A propagação de desinformação constante é só a ponta do iceberg de uma crise de confiança decorrente de valores e práticas do marketing de influência

Crédito: Fast Company Brasil

Nayara Ruiz 6 minutos de leitura

Na última semana explodiu uma discussão em torno de um caso grande e grave de desinformação que começou a acontecer ano passado. Milhões de pessoas estão sendo impactadas por mais de 100 criadores de conteúdo e celebridades que foram contratadas por uma assessoria que promete “ajudar a receber o salário-maternidade” quando, na verdade, o benefício é gratuito.

Quem morde a isca acaba deixando para trás 30% do benefício, que vai direto para o caixa da tal empresa, além de compartilhar muitos dados pessoais.

Acontece que este é um benefício concedido gratuitamente pelo Instituto Nacional do Seguro Social (INSS) para quem se afasta de suas atividades laborais por motivo de nascimento de filho, aborto não criminoso, adoção ou guarda judicial para fins de adoção.

Em nota, o órgão alerta sobre canais não oficiais e afirma que “não utiliza intermediários para a concessão do benefício e nem cobra multas ou valores adiantados para que o salário-maternidade seja liberado”.

os interesses dos criadores de conteúdo e das comunidades que eles criaram começaram a se perder.

Não é a primeira vez que casos como este circulam pelas redes e pela imprensa. Já teve creator fitness fazendo propaganda de chá emagrecedor jamais comprovado cientificamente, recomendações de investimento duvidosas ou fraudulentas e até jogos de aposta com promessas de retorno certo que podem gerar vícios e sérios problemas financeiros.

E, aqui (importante ressaltar), estou falando de gente contratada por empresas para divulgar produtos ou serviços que podem mais prejudicar do que ajudar as pessoas. Não estou falando de gente má intencionada que engana de propósito. 

É fato que todo mundo está errado.

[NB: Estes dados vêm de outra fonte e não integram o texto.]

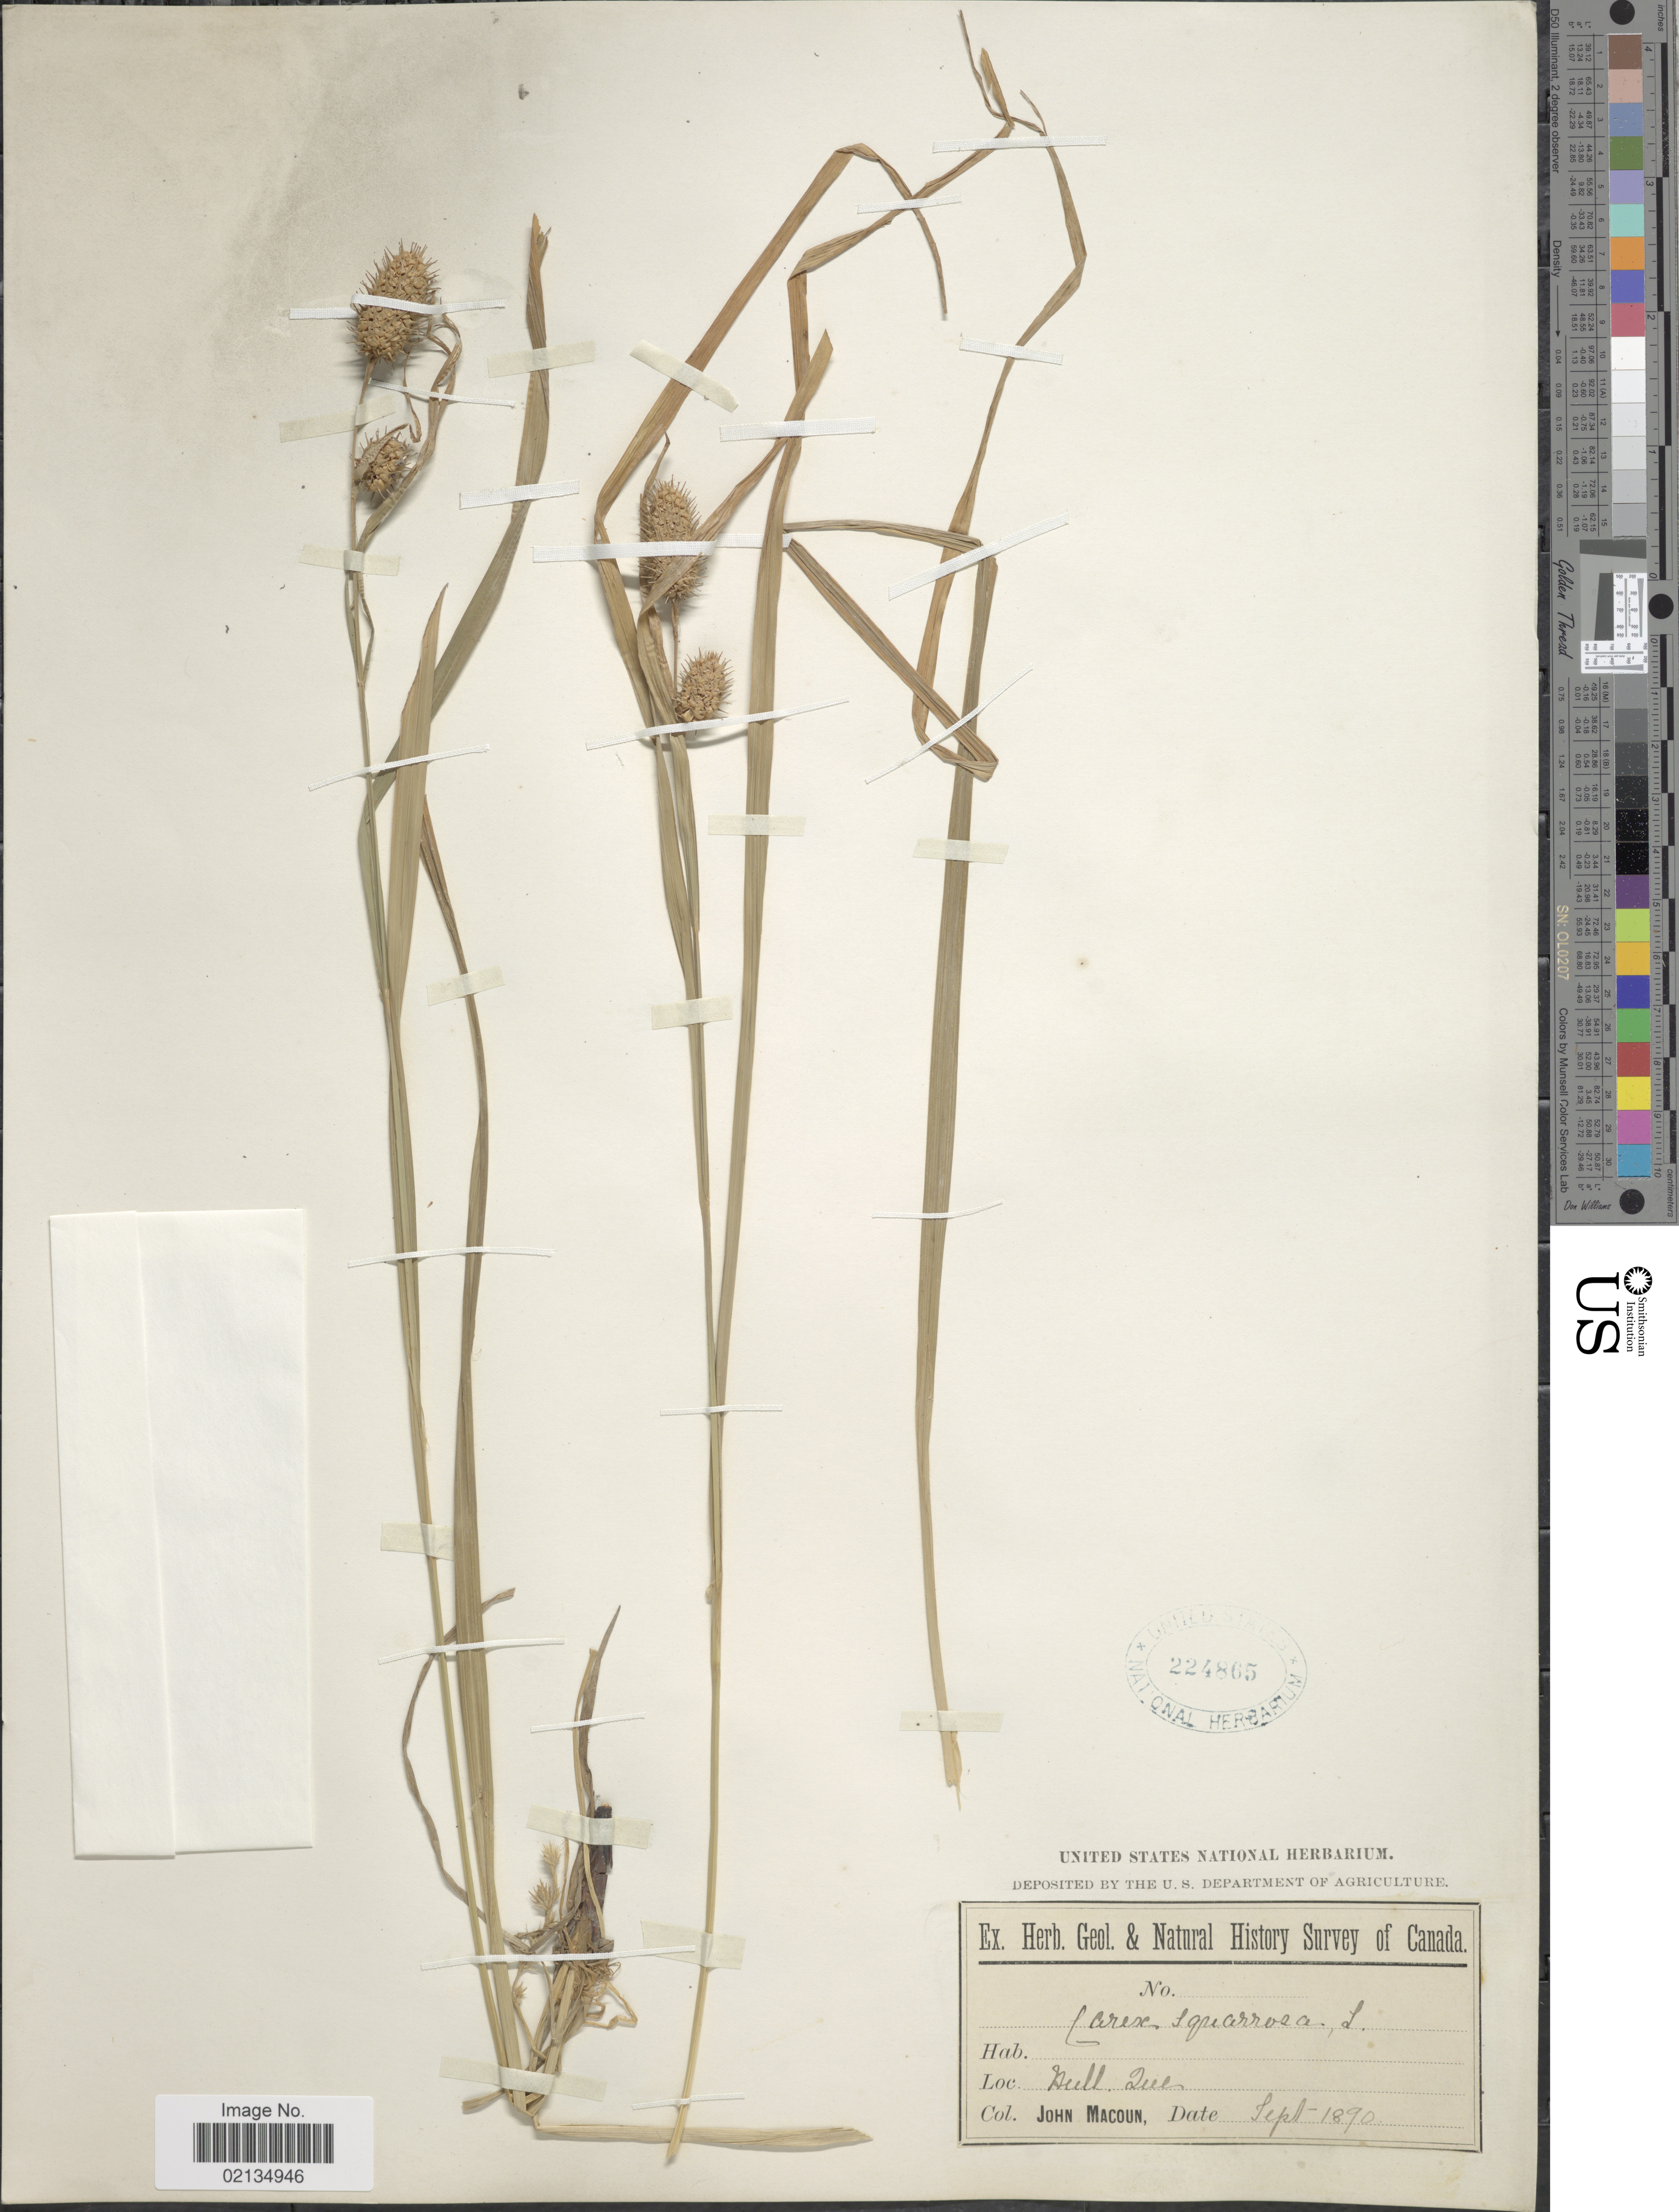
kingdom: Plantae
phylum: Tracheophyta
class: Liliopsida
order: Poales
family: Cyperaceae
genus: Carex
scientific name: Carex squarrosa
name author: L.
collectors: J. Macoun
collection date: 1890-09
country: Canada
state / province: Quebec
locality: Null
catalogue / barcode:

A empresa, obviamente, que oferece esse “serviço”; o creator, que topou passar a informação adiante; mas também toda uma cadeia que trabalha nos bastidores de uma economia e que tem, sim, responsabilidade em permitir que esse tipo de enganação aconteça.

UMA INDÚSTRIA MILIONÁRIA

Nos anos 2010, uma indústria começou a nascer a partir de um único objetivo: aumentar o resultado de impacto das marcas no ambiente digital. Evolução temporal do marketing de endosso, o marketing de influência é uma disciplina da publicidade para fazer as empresas serem percebidas em territórios que talvez nunca conseguissem chegar.

Com pessoas compartilhando crenças, dores, realidades, sonhos e vivências, comunidades digitais foram se formando em torno de indivíduos que passariam a representar centenas, milhares, milhões de outras pessoas que se identificavam com aqueles mesmos ideais.

De completos anônimos, passaram a movimentar multidões e a atrair atenção e interesse de marcas com apetite para aumentar seus resultados fazendo menores investimentos.

Crédito: Delmaine Donson/ GettyImages

O que aconteceu dali em diante foi que todo um ecossistema passou a emergir a partir do que fazia sentido para as marcas. Agências de influenciadores surgiram para substituir o papel do agente, que negociava os valores, cuidava da parte burocrática com os contratos, o financeiro e, claro, garantia que os resultados e métricas estipulados pelo contratante seriam entregues.

Daí começaram a surgir as ferramentas de marketing de influência, com o papel de conectar influenciadores e marcas, mas sempre priorizando aquilo que a marca pede. Afinal, o cliente tem sempre a razão, não é mesmo? 

Também apareceram ferramentas de analytics, insights e medição de retorno focadas em quem? Isso mesmo. Nas marcas.

a pressão por engajamento e lucro roubou o verdadeiro propósito da influência.

Dentro das estruturas delas e das agências de publicidade, as coisas também foram se modificando para dar ainda mais potência às campanhas e estratégias de awareness, consideração, conversão, advocacy e tudo o mais que fizesse o ROI (retorno sobre o investimento) melhorar.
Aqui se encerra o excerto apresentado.